Pipefish, stripers, hermit crabs, minnows, even pufferfish: Bodhi Favreau, 8, of Easton, had seen all these before.

But when the young scientist went snorkeling in the shallows of State Beach last Sunday — for what must have been the 100th time, his grandmother said — he discovered a rare and magical ocean denizen: Hippocampus erectus, a lined seahorse.

“At first I thought it was a pipefish. Then I caught him and I thought he was dead. But then I realized he was alive and a seahorse,” Bodhi told the Gazette.

Bodhi names the seashorse Sea Pony, then returned it to its natural habitat. — Karen Krowski

Bodhi has been fascinated by ocean life “since he was a baby,” Karen Krowski, his grandmother, said.

Ms. Krowski lives on the Island and Bodhi visits regularly, spending every day in the water with his snorkel and net. On Sunday, he was exploring a sandbar along State Beach when he saw the seahorse in a stand of seaweed. He fished it out with his net and brought him on shore, where he named him Sea Pony.

Bodhi said he placed Sea Pony in a bucket with some water, sand, seaweed and a stick to grip on — seahorses use their tails to anchor themselves in place.

“He was swimming constantly, like really fast, he was just swimming around... He came up to the surface, he took his head and kept bobbing around,” Bodhi said. “It looked like he was stressed.”

After watching him for a few minutes and making a handful of observations, Bodhi returned Sea Pony to the sandbar.

The Martha’s Vineyard Atlas of Life, a digital repository of wildlife observations made on the Island, lists no recent encounters with a seahorse.

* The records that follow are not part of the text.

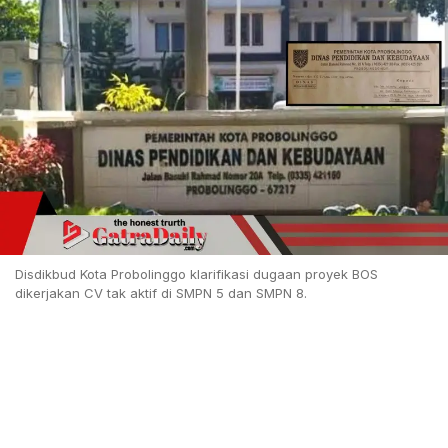
Disdikbud Kota Probolinggo klarifikasi dugaan proyek BOS
dikerjakan CV tak aktif di SMPN 5 dan SMPN 8.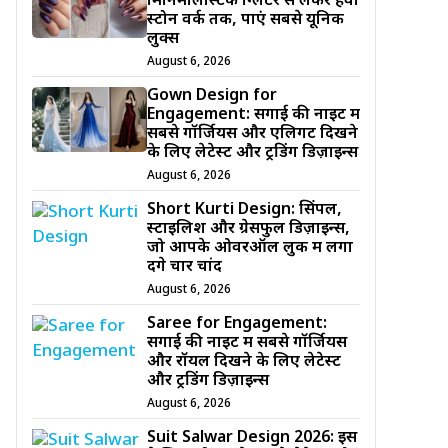
मिनिमलिस्टिक ग्लिटर से लेकर हैवी
स्टोन वर्क तक, पाएं सबसे यूनिक
लुक्स
August 6, 2026
Gown Design for
Engagement: सगाई की नाइट में
सबसे गॉर्जियस और एलिगेंट दिखने
के लिए लेटेस्ट और ट्रेंडिंग डिज़ाइन्स
August 6, 2026
Short Kurti Design: सिंपल,
स्टाइलिश और ग्रेसफुल डिज़ाइन्स,
जो आपके ओवरऑल लुक में लगा
देंगे चार चांद
August 6, 2026
Saree for Engagement:
सगाई की नाइट में सबसे गॉर्जियस
और रॉयल दिखने के लिए लेटेस्ट
और ट्रेंडिंग डिज़ाइन्स
August 6, 2026
Suit Salwar Design 2026: इस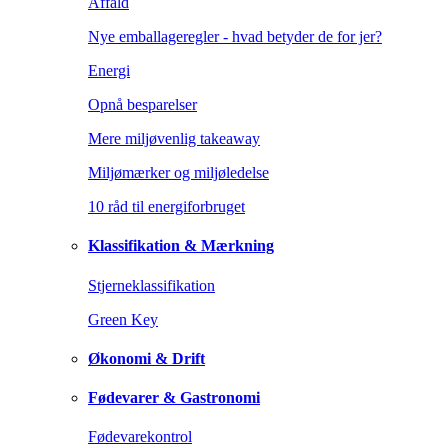
Affald
Nye emballageregler - hvad betyder de for jer?
Energi
Opnå besparelser
Mere miljøvenlig takeaway
Miljømærker og miljøledelse
10 råd til energiforbruget
Klassifikation & Mærkning
Stjerneklassifikation
Green Key
Økonomi & Drift
Fødevarer & Gastronomi
Fødevarekontrol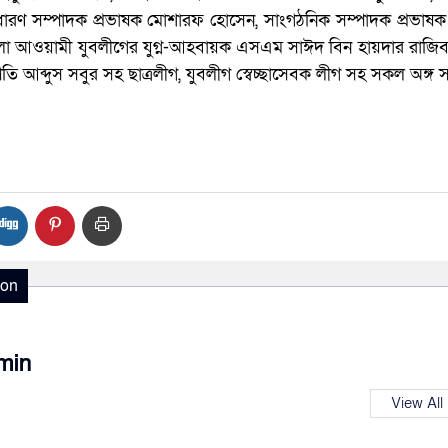
াধারণ সম্পাদক প্রভাষক মোশারফ হোসেন, সাংগঠনিক সম্পাদক প্রভাষ
া আওয়ামী যুবলীগের যুগ্ন-আহবায়ক এসএম সাঈদ বিন হায়দার রাজিব
ি আব্দুস সবুর সহ ছাত্রলীগ, যুবলীগ স্বেচ্ছাসেবক লীগ সহ সকল অঙ্গ
ion
min
View All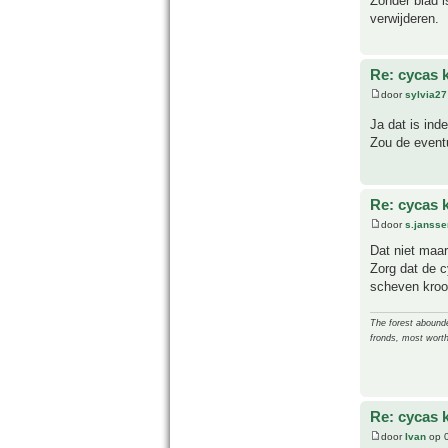
Zonder blad i
verwijderen.
Re: cycas 
door
sylvia27
Ja dat is ind
Zou de event
Re: cycas 
door
s.jansse
Dat niet maar
Zorg dat de c
scheven kroon
The forest abounded
fronds, most worth
Re: cycas 
door
Ivan
op 0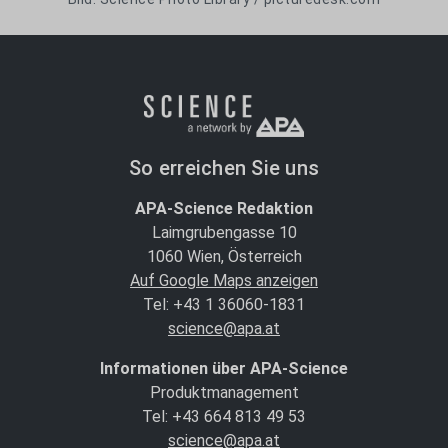
So erreichen Sie uns
APA-Science Redaktion
Laimgrubengasse 10
1060 Wien, Österreich
Auf Google Maps anzeigen
Tel: +43 1 36060-1831
science@apa.at
Informationen über APA-Science
Produktmanagement
Tel: +43 664 813 49 53
science@apa.at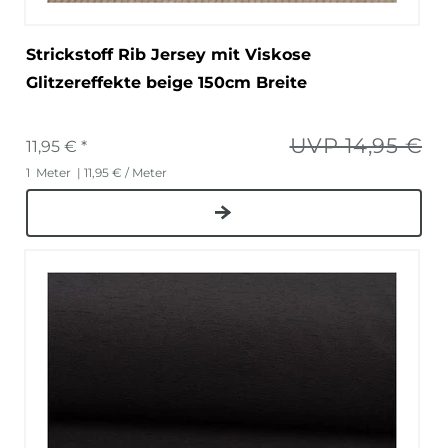
Strickstoff Rib Jersey mit Viskose
Glitzereffekte beige 150cm Breite
UVP 14,95 €
11,95 € *
1
Meter
| 11,95 € / Meter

A checklist of known species on the Island, maintained by the Atlas of Life staff, lists the seahorse as an “uncommon” Island fish.

The Island lies at the far northern end of the seahorse’s range, Suzan Bellincampi, director of the Felix Neck Wildlife Sanctuary, wrote last year in her All Outdoors column for the Gazette, when a dead seahorse washed ashore.

The Cape and Islands serve as the northern bound for a number of marine Atlantic species, with waters north of Cape Cod Bay significantly colder than those to the south.

Bodhi said he hopes to become marine biologist when he grows up, and use the most advanced scientific tools to complete his studies, such as the Woods Hole Oceanographic Institution’s Alvin probe. Currently, his gear consists of one mask, one snorkel, two nets and four buckets, he said.

“I’d like to find new species, and I’d like to study rare types of sea horses, and I’d like to study the bottom of the ocean, because only 1 per cent [has been] discovered about it,” he said.

Asked what inspires him to become a marine biologist, Bodhi answered: “It’s just basically really cool.”